FBC posts $1,6bn profit-after-tax


FBC Holdings Limited (FHL) has overturned its loss-making position and registered a profit-after-tax of $1,61 billion for the half year ended June 30, 2020 driven by the non-funded income.

The profit-after-tax was from a loss of $742,65 million in the comparative 2019 period.

In a statement accompanying the results for the period under review, FHL group chairperson Hebert Nkala said the group benefited from a diversified business model in addition to its strong risk management culture and the early adoption of digitalisation.

“The group performance was mainly driven by the non-funded income derived from its effective hedging strategy. The hedging strategy resulted in noteworthy exchange gains and fair value gains being recorded as the local currency depreciated against major currencies,” he said.

“The group recorded a total income of $3,5 billion, which is 82% higher than the $1,9 billion recorded for the same period last year. The level of total net income was, however, affected by the low contribution of net interest income as a result of the unsustainable low interest rate regime on local borrowings in a hyperinflationary environment.”

He said net interest income of $451,3 million was achieved, registering a growth of 20% compared to the same period last year.

As a result of the profit-after-tax, FHL’s basic earnings per share was 265,42 cents, an improvement from a loss of 119,95 cents in the 2019 comparative period.

Net fees and commission income decreased by 16% to $286,7 million from $340,7 million achieved for the same period last year.

Nkala said this was as a result of significant reductions in the transaction volumes as customers transacted less as a result of the COVID-19 pandemic lockdown measures.

“This revenue stream is expected to improve as the lockdown measures are eased. The repricing of services in a hyperinflationary environment was inadequate to compensate for the decrease in volumes,” he said.

“The country started the COVI-19 pandemic at Level 4 (the highest level) at the end of March 2020 to the current Level 2, which is a moderate level and has culminated in an improvement in the volume of transactions.”

During the period under review, FHL’s net profit from property sales decreased by 51% to $5,5 million from $11,2 million in the 2019 comparative as a result of the challenging and unsustainable operating environment.

FHL’s administrative expenses also increased by 56% to $1,4 billion mainly driven by the repricing of overheads to match the devaluation of the local currency, and “concomitant distorted and speculative pricing”.

A net monetary gain of $153 million was recorded for FHL compared to the corresponding period net monetary loss of $1,2 billion.

“The group’s statement of financial position as at 30 June 2020 increased by 29% to $20,9 billion from the 31 December 2019 position of$16,3 billion.

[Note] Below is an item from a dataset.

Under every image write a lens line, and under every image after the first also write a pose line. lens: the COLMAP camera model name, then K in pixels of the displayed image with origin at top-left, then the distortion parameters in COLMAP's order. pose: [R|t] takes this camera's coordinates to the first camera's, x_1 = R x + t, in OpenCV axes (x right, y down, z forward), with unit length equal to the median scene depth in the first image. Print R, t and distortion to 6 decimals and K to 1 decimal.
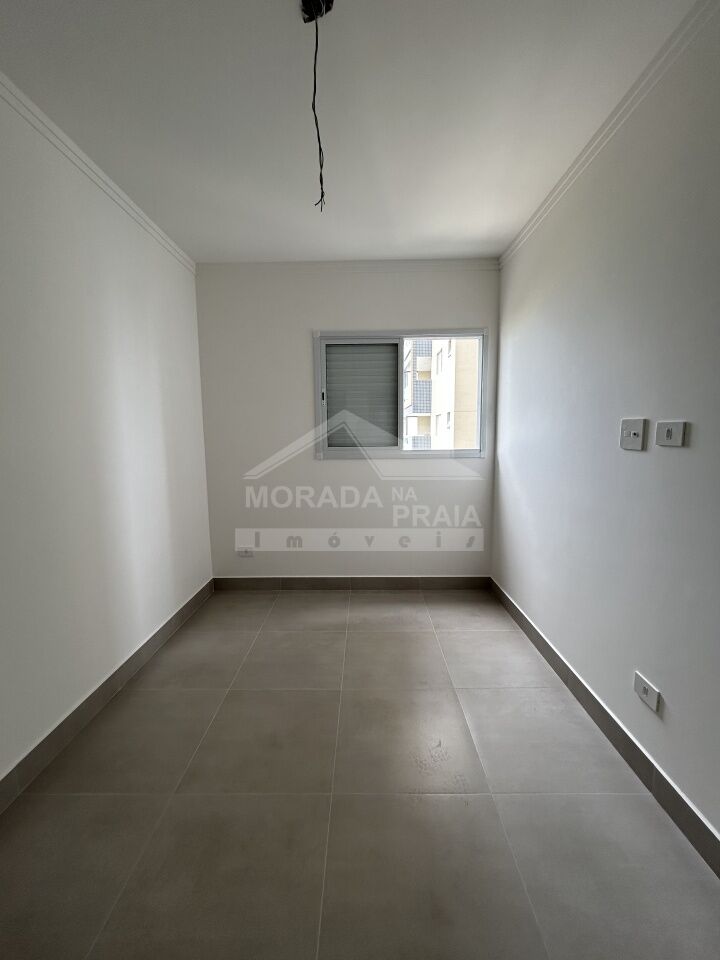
lens RADIAL K [[387.4, 0, 364.8], [0, 387.4, 477.8], [0, 0, 1]] dist [0.000847, 0.000978]
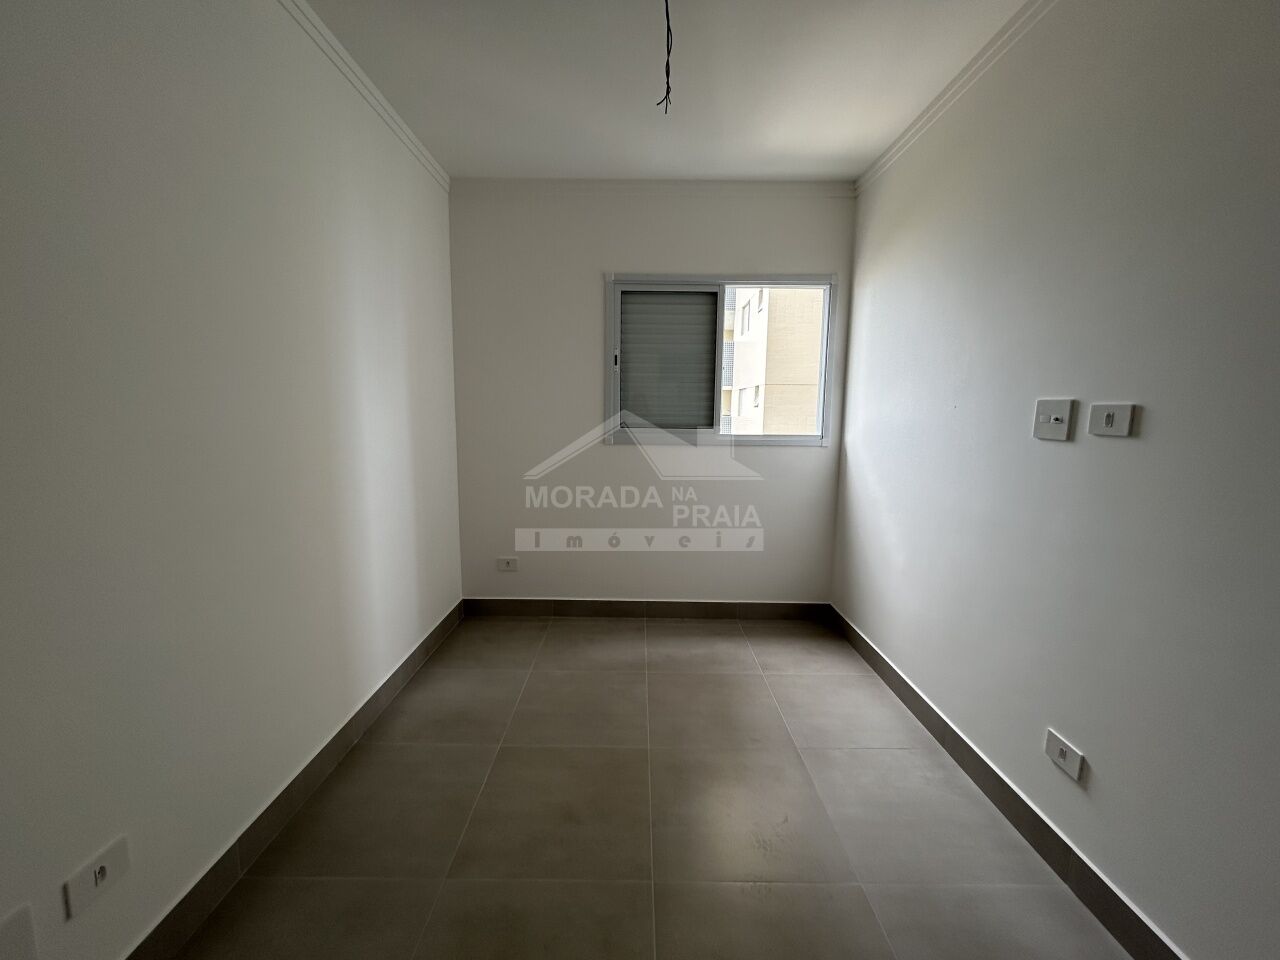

The growth in the statement of financial position was mainly driven by a 31% increase in deposits riding on foreign currency denominated deposits and credit lines,” Nkala said.

Nkala warned that the economy would remain unpredictable largely due to the uncertainties brought about by the COVID-19 pandemic though the group was hopeful of some government interventions.

“The group will continue to seek opportunities to preserve its balance sheet and reconstitute its business model. The business model will be reconfigured in line with regulatory requirements and the changes to the macroeconomic landscape,” he said.